1934 yılında Mordekay Hem adında tanınmış bir konuşmacı davet ettiler. Şarlot kasabasında birkaç gün boyunca müjdeleme toplantıları düzenledi. Toplantılar hiç iyi gitmedi. Mordekay kırık bir ruhla, günlük defterine kısa bir dua yazdı: “Rab, bize burada ikinci bir Pentikost günü ver... Yarın Ruhunu dök!”. Ertesi gün Rab onun duasına cevap verdi. Toplantıda onbirinci sınıfına giden genç bir öğrenci ayağa kalkıp öne çıktı ve hayatını Rab İsa’ya teslim etti. Öğrencinin adı: Billy Grehem. Bugüne kadar bütün dünyada en çok tanınan, en çok devletlerde hizmet etmiş olan müjdeci odur.
Acaba, Edward Kimball işini yapmamış olsaydı?...
Bugünlerde Billy Grehem’i tanımayan imanlı hemen hemen yok. Yüzbinlerce kişinin önünde müjdeyi yaymak, büyük bir iş sayılıyor. Ama Rabbin önünde, Edward Kimball’ın işi aynı o kadar önemli sayılıyor. O adam bir avuç delikanlı ile uğraşmamış olsaydı, yukarıda anlattığımız zincir meydana gelmeyecekti.
Eski Ahit’te Rut adında bir kadın vardı. İsrailli değildi, Moav halkından idi. Kocası ölünce kaynanasıyla İsrail’e yerleşmeye karar verip şöyle diyor:
Rut 1:16
Sen nereye gidersen ben de oraya gideceğim, sen nerede kalırsan ben de orada kalacağım. Senin halkın benim halkım, senin Tanrın benim Tanrım olacak.
Bu kararı vermek, Rab için yapılan küçük bir iş idi. Ne Rab için savaştı, ne mucize yaptı, ne de peygamberlik etti. Ama Rab o küçücük kararı kullandı: Rut, Beytlehem kasabasına yerleşiyor, orada Boaz adında bir adamla evleniyor ve böylelikle hem büyük kral Davud’un, hem de İsa Mesih’in nenesi oluyor (Rut 4:21-22 ve Matta 1:5-16). Böylelikle bugüne kadar onun adı Rabbin kitabında anılıyor.

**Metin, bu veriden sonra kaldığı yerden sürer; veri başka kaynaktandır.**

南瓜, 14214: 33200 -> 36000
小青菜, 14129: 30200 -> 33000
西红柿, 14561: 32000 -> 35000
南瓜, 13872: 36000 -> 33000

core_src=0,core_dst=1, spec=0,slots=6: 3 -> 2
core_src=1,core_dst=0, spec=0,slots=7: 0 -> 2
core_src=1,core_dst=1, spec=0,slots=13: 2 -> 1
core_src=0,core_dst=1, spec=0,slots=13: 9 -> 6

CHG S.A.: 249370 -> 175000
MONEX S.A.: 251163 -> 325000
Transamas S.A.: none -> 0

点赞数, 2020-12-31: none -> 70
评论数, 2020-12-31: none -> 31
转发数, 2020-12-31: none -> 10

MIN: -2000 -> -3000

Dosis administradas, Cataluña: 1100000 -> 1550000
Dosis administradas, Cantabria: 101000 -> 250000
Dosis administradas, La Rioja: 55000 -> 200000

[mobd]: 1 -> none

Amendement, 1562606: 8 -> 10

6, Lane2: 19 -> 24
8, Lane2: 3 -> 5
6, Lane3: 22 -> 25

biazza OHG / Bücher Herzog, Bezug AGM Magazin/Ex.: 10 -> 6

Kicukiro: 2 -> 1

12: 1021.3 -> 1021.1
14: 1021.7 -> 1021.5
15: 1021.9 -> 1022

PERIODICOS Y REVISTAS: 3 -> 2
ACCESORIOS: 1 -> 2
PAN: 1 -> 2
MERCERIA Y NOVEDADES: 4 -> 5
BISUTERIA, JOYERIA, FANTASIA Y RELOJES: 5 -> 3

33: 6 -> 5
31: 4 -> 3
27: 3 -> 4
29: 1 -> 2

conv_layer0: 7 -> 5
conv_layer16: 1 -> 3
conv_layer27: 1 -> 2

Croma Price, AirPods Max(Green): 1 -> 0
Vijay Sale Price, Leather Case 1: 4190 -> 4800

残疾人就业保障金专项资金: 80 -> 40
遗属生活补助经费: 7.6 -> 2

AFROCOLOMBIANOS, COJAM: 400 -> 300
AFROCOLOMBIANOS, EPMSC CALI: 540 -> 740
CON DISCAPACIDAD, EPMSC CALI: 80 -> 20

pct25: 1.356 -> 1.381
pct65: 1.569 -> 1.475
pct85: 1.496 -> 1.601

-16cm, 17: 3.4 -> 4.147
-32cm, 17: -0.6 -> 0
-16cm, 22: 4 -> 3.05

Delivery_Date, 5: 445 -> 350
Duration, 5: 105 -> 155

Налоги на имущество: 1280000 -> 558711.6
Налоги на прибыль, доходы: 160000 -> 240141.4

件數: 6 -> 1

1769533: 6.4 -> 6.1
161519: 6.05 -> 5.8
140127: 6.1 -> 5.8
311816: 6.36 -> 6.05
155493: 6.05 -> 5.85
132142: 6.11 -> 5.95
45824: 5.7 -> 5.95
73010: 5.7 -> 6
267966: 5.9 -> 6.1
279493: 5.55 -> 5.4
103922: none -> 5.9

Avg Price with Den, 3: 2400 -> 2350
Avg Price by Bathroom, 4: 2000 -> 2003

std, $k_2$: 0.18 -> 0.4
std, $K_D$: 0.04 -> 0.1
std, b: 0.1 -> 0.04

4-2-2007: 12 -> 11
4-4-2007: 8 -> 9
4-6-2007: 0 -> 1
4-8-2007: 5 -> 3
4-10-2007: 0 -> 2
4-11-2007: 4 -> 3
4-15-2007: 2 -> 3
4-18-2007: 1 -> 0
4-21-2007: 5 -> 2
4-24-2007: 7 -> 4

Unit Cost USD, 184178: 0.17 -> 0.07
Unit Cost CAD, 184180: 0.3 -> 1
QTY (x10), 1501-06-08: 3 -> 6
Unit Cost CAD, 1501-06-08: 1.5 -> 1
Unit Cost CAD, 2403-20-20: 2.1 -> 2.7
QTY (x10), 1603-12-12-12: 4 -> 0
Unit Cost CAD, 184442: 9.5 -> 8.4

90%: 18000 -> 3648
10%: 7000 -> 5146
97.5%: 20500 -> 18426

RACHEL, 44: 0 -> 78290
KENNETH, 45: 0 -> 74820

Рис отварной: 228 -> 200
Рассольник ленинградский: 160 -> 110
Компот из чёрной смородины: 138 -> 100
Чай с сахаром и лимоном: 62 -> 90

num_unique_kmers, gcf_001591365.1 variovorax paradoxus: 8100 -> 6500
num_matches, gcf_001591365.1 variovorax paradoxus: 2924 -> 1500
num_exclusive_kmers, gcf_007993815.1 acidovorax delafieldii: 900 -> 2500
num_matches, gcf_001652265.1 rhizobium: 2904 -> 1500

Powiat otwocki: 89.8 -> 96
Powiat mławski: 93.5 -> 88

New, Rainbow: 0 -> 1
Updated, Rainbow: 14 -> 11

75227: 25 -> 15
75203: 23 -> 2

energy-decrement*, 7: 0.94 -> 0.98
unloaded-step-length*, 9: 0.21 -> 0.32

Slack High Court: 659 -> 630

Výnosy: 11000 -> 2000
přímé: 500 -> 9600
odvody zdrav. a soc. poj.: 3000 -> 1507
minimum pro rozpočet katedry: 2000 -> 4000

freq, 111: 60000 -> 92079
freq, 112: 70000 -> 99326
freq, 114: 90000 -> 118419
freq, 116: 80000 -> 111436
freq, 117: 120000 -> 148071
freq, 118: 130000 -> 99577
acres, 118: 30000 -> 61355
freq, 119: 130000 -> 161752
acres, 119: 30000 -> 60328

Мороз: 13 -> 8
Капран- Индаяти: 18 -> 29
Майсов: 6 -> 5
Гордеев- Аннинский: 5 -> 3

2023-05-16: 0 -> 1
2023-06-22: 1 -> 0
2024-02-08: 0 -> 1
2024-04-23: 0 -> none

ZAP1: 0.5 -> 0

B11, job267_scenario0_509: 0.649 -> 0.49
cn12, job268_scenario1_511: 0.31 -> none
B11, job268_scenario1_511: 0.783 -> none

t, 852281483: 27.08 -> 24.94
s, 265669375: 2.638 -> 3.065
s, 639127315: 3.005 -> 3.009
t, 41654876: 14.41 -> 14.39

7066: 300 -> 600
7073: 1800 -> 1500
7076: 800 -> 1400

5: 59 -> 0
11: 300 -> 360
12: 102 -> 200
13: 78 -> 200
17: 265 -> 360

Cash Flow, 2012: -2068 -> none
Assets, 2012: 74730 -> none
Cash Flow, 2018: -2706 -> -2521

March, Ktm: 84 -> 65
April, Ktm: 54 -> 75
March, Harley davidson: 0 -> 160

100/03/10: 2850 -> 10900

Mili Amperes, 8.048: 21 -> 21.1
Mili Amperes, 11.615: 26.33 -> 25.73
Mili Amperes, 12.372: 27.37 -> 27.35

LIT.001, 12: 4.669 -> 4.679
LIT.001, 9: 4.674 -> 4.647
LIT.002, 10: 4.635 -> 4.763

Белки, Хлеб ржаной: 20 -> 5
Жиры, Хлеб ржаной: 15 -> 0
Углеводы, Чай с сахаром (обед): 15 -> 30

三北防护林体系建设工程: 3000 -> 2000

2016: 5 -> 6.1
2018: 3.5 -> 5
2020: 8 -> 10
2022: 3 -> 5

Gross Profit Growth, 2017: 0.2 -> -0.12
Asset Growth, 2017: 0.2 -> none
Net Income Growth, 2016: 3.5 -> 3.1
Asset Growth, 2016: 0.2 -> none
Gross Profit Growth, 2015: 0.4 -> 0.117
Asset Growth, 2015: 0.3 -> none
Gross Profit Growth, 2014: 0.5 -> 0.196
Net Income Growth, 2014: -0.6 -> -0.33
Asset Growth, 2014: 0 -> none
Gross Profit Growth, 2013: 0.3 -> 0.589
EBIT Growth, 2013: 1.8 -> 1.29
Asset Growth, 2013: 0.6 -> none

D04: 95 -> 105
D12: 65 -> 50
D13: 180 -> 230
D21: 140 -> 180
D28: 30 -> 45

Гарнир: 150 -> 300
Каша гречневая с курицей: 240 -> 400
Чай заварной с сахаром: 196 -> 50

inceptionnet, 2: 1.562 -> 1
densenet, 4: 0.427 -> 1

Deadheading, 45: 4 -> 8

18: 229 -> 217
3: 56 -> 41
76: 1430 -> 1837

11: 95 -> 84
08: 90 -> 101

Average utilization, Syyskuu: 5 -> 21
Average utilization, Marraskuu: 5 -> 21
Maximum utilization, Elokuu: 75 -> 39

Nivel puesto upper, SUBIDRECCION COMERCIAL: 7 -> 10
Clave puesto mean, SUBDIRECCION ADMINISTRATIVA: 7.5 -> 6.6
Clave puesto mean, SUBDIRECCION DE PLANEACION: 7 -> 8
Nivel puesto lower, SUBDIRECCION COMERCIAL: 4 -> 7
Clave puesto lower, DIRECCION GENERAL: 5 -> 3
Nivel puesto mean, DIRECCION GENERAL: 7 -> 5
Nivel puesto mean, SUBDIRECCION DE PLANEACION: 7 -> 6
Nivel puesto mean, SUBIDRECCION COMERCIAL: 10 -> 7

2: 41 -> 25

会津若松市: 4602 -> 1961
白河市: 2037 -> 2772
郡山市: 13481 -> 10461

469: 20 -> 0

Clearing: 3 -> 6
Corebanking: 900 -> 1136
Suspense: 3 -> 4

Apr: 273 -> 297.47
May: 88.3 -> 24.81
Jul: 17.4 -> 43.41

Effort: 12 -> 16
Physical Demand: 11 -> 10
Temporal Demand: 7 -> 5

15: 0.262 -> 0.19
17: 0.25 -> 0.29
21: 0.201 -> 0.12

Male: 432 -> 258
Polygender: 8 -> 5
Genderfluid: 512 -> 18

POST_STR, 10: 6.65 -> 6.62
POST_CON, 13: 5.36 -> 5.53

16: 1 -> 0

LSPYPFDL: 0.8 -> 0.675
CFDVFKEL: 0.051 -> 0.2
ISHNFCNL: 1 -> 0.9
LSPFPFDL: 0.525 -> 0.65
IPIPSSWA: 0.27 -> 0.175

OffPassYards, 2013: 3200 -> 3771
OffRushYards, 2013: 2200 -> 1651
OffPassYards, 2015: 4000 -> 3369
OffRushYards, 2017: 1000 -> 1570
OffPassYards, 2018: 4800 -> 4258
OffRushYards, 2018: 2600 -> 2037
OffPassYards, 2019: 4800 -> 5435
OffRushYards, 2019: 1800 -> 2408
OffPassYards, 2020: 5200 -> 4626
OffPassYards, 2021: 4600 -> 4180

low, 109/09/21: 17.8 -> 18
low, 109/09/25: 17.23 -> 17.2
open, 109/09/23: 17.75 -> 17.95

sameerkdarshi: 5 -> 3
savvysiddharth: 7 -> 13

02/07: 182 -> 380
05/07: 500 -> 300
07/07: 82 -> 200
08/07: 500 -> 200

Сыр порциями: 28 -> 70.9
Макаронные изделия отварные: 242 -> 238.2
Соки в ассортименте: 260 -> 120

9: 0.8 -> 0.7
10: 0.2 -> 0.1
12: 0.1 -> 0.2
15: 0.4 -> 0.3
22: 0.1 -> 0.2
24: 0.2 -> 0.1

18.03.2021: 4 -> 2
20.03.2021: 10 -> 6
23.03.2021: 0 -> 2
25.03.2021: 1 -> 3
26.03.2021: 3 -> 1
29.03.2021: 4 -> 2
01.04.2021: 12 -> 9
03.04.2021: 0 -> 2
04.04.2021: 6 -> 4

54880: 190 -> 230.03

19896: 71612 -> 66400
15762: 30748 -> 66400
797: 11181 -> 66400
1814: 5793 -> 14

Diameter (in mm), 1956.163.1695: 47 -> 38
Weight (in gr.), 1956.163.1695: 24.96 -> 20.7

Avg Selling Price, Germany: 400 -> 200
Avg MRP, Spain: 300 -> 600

Senin de adın Rabbin önünde anılsın diye istiyor musun? O zaman Rabbin sana vermiş olduğu küçük işleri hor görme. Sadikan ol, onları yerine getir. Bunu yaparsan, Rab bir gün sana şöyle konuşacak:
Matta 25:21
İyi yaptın, sen iyi ve sadikan bir hizmetçisin. Sen az bir şeyle dürüst davrandın, ben de seni çok şeylerin üstüne koyacam. Efendinin sevincine katıl.
17 - Üç tane elek
Ünlü Grek filozof Sokrates bir gün Atina’nın çarşısında oturuken, bir adam büyük heyecan içinde koşarak ona gelmiş. Kopuşmaktan onun soluğu kesilmişti ve sabırsızlık içinde Sokrates’e bir arkadaşı hakkında birşeyler anlatmaya kalkmış: “Sokrates, senin filanca ahbabın var ya; biliyor musun, bugün onun için ne öğrendim...” Ama Sokrates adamın sözlerini kesmiş ve gülümseyerek demiş: “Dur, devam etmeden sana bir şey sorayım: söyleyeceğin şeyleri üç elekten geçirdin mi?” Adam şaşkınlık içinde, “Nasıl üç elek? Onlar da neymiş” diye sormuş.
“Evet”, demiş Sokrates, “Üç tane elek var. Birincisinin adı ‘hakikat’tır. İnsanoğlu her zaman doğru olan şeyler konuşmalı. Sen bana bir şeyler anlatmaya kalkıyorsun. Acaba, anlatacağın şeylerin hepsi doğru mu diye, iyi gibi araştırdın mı?” Öbür adam alçak sesle demiş ki: “Eem, aslında kendim onu araştırmadım, bana başkası anlattı.”
Sokrates devam etmiş: “Demek öyle! Ama herhalde söyleyeceklerini ikinci elekten geçirdin, o da ‘iyilik’tir. Madem anlatacağın şeyler doğru değil, herhalde iyi şeylerdir, değil mi?” Adam gene kekelemeye başlamış: “Hayır, sana arkadaşın hakkında kötü bir şey anlatacaktım.”
“O zaman”, demiş Sokrates, “Son olarak da üçüncü eleği kullanalım: ‘gereklilik’. Sen mecbur musun, bana o şeyleri anlatasın?” Bunun üzerine adam kıpkırmızı olup demiş: “Şey, ne diyeyim, yau? Eh, aslında mecbur değilim bunu anlatmaya, ama işte...”
Sokrates de son olarak demiş ki, “Madem senin bana anlatacağın şeyler ne doğrudur, ne iyidir, ne de gereklidir, o zaman daha iyi hiç anlatma, ne beni, ne de kendi kendini boşuna heyecanlantırma.”
Evet, Mesih imanlısı kendi sözlerine çok fazla dikkat etmeli.